I want to know what Bungie was thinking (Destiny)

by Jabberwok, Thursday, September 25, 2014, 21:52 (3507 days ago) @ Cody Miller

Looking around the internet at various other communities such as reddit Destiny, and here, I see the same thing arising:

People are losing interest in the game.

All of them are saying the same types of things I said day 1. There is nothing to do, and replaying stuff over and over is not content. The grind is no fun.

I honestly want to know what Bungie was thinking with this system. How did not one of the 400 people working on this game say to themselves while playing it, "You know, this is kind of lame…".

I want to know how Tyson could design the investment system he did without knowing it would lead to this. If that's the best you could come up with you need to find another man for the job, or better yet find a way to scrap the system completely.

I want to know how they could hype the Queen's event, which was literally just "play these same missions over again". I want to know why Bungie just removed the only incentive to play these missions.

I want to know why the raid was so cool, but the story missions were not.

I want to know why the story was a complete mess, and 100x more deserving of an .isnotcanon site than Reach.

It just utterly baffles me that this could happen in a studio that has nailed the fun factor up to this point, and without regards to the investment system in Destiny, mostly nailed it there.

Most of the folks who disagreed are starting to come around now that they have reached the end game.

None of the events except the Vault of Glass are any good. Combined arms and Salvage are playlists that should have just been active 24/7 from day 1. Queen's bounties are just recycled story missions. Iron Banner is just crucible with better rewards.

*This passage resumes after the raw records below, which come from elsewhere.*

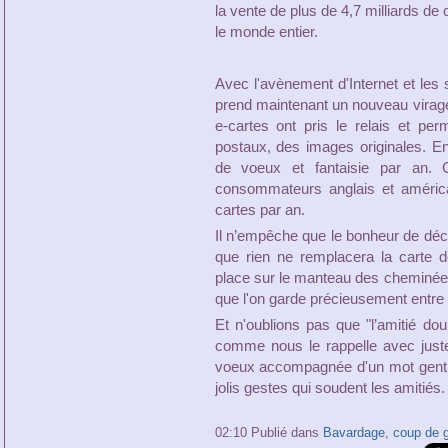
la vente de plus de 4,7 milliards de
le monde entier.
Avec l'avènement d'Internet et les 
prend maintenant un nouveau virage
e-cartes ont pris le relais et pe
postaux, des images originales. E
de voeux et fantaisie par an. 
consommateurs anglais et américa
cartes par an.
Il n’empêche que le bonheur de déc
que rien ne remplacera la carte 
place sur le manteau des cheminée
que l'on garde précieusement entre l
Et n'oublions pas que "l’amitié doub
comme nous le rappelle avec just
voeux accompagnée d'un mot gentil
jolis gestes qui soudent les amitiés.
02:10 Publié dans
Bavardage
,
coup de 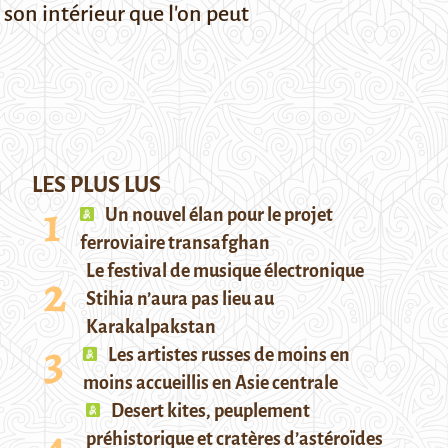
 son intérieur que l'on peut
LES PLUS LUS
Un nouvel élan pour le projet
ferroviaire transafghan
Le festival de musique électronique
Stihia n’aura pas lieu au
Karakalpakstan
Les artistes russes de moins en
moins accueillis en Asie centrale
Desert kites, peuplement
préhistorique et cratères d’astéroïdes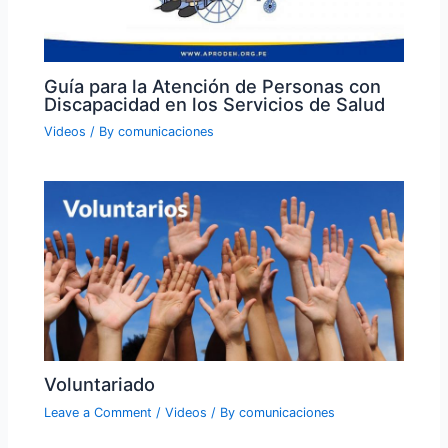
Guía para la Atención de Personas con
Discapacidad en los Servicios de Salud
Videos
/ By
comunicaciones
Voluntariado
Leave a Comment
/
Videos
/ By
comunicaciones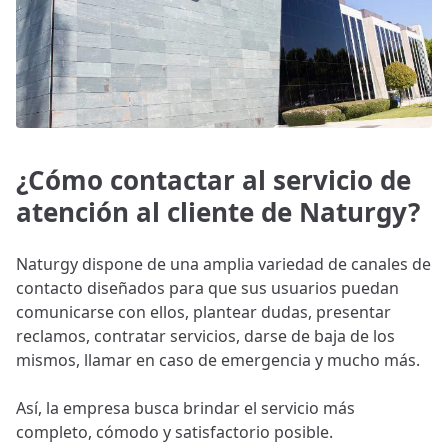
¿Cómo contactar al servicio de
atención al cliente de Naturgy?
Naturgy dispone de una amplia variedad de canales de
contacto diseñados para que sus usuarios puedan
comunicarse con ellos, plantear dudas, presentar
reclamos, contratar servicios, darse de baja de los
mismos, llamar en caso de emergencia y mucho más.
Así, la empresa busca brindar el servicio más
completo, cómodo y satisfactorio posible.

Why does Bungie think that people were mindlessly shooting in the loot cave not wanting to play the game? Because playing the game when you are 22+ kind of sucks. The fact that folks would rather spend their time at the loot cave than playing the game should be deeply embarrassing.

Keep in mind I predicted this FOUR YEARS AGO, even before the game was announced. Either I am a goddamn psychic, or I know something that Bungie apparently doesn't.

Destiny went out with a whimper. Contrast that with The Last of Us, which upon finishing, my first thought was "Holy shit, what an awesome game, I can't wait to try on Survivor!".

I'm not sure the comparison to The Last of Us is relevant, as the games are not really in a similar genre at all. But I do agree on a lot of points. One problem is that most MMOs or other similar titles either have a lot more content, or they have more randomized content of some kind to keep things fresh. I'm starting to wish that they had put more resources into making a dynamic single player/coop campaign, with maybe some public battles thrown in, as that's what they've been good at in the past, and then separated out things like patrols and strikes. Or, alternatively, they need to devise a system that is fundamentally more dynamic that people can keep playing, like an expanded Firefight mode. If they expanded patrols to keep things changing, instead of just respawning the same groups of enemies over and over, that would be a vast improvement.

After some thought, here's how I would want them to do things in the next title, keeping in mind limited time for development: A short, but tightly designed story mode for single and coop play that is completely separate from the public spaces, so it isn't held back by their requirements. After that, a number of sandbox maps similar to what we have now, that would be like Patrol crossed with Halo's Firefight, but with many more random events and missions, and much more dynamic monster spawns and movements. In other words, something that feels more like an actual battlefield, instead of a whack-a-mole machine. They could work strikes and raids into this system, but randomize bosses and locations more so it doesn't feel so repetitive (this would also mean less voice acting needed). The competitive multiplayer side of things seems fine, except that they should not be withholding certain modes from players. That just seems ridiculous.

Personally, I liked Reach, btw. The progression system didn't bother me because it was completely cosmetic.